Articolo 52: Definizione degli obiettivi militari
Secondo l’Articolo 52, solo gli obiettivi militari legittimi possono essere attaccati, mentre i beni civili devono essere tutelati. Gli obiettivi militari vengono definiti come quei beni che, per loro natura, posizione o scopo, contribuiscono effettivamente all’azione militare e il cui danneggiamento, distruzione o cattura rappresenta un vantaggio concreto per l’attacco. Questo principio è fondamentale per mantenere il focus sugli obiettivi militari e ridurre al minimo i danni collaterali, proteggendo le infrastrutture civili come scuole, ospedali e abitazioni.
Articolo 54: Protezione dei beni indispensabili alla sopravvivenza della popolazione civile
L’Articolo 54 introduce ulteriori restrizioni sugli attacchi che potrebbero privare la popolazione civile di beni essenziali per la sopravvivenza, come acqua, cibo o impianti di irrigazione. È vietato attaccare tali beni, a meno che non siano stati trasformati in veri e propri obiettivi militari, ad esempio, se utilizzati dalle forze armate nemiche. Questo articolo cerca di prevenire la fame e altre sofferenze civili durante i conflitti, tutelando beni vitali che non dovrebbero essere oggetto di guerra.

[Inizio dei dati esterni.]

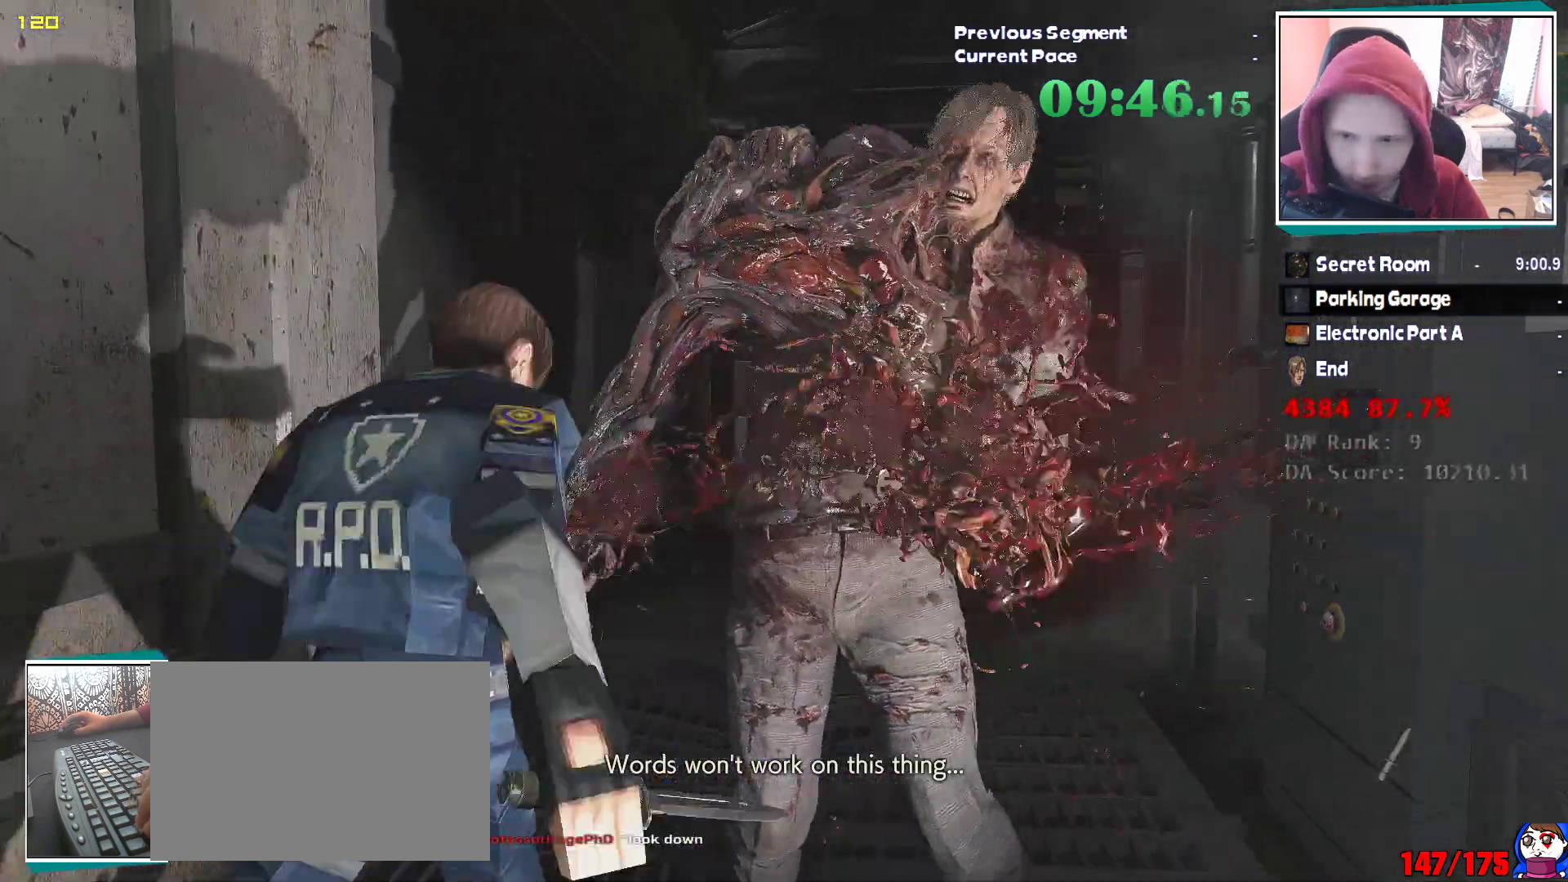
{"keys": ["d", "shift"], "mouse": ["left"], "events": [[183, "d", "up"], [367, "d", "down"], [500, "w", "up"]]}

Articolo 57: Precauzioni negli attacchi
L’Articolo 57 sottolinea l’importanza di prendere tutte le precauzioni possibili per minimizzare i danni ai civili e alle loro proprietà. Le parti in conflitto sono obbligate a verificare che gli obiettivi degli attacchi siano effettivamente militari e devono rinunciare a un’operazione se si prevede che l’attacco possa causare danni sproporzionati ai civili rispetto al vantaggio militare ottenuto. Questo articolo mira a promuovere un uso più responsabile e ponderato della forza durante le operazioni belliche, obbligando le forze armate a considerare attentamente le conseguenze delle loro azioni.
L’attacco agli Hezbollah, e la sua successiva condanna da parte di diversi attori internazionali, solleva importanti questioni che richiedono una chiarezza ancora da ottenere. Nonostante i danni causati, le responsabilità dirette per l’attacco rimangono ancora da accertare. L’Alto Commissario dell’ONU per i diritti umani e l’Alto Rappresentante dell’Unione Europea per gli affari esteri, Josep Borrell, hanno espressamente condannato l’evento, chiedendo che i responsabili vengano chiamati a rispondere delle proprie azioni.
La complessità dell’attacco risiede nella sua pianificazione e nel contesto geopolitico in cui è avvenuto. La richiesta di una commissione d’inchiesta internazionale per determinare se siano stati commessi crimini di guerra dimostra quanto sia delicata la situazione. La comunità internazionale continua a insistere sulla necessità di trasparenza e di una revisione equa e imparziale per evitare che simili eventi rimangano impuniti o si ripetano.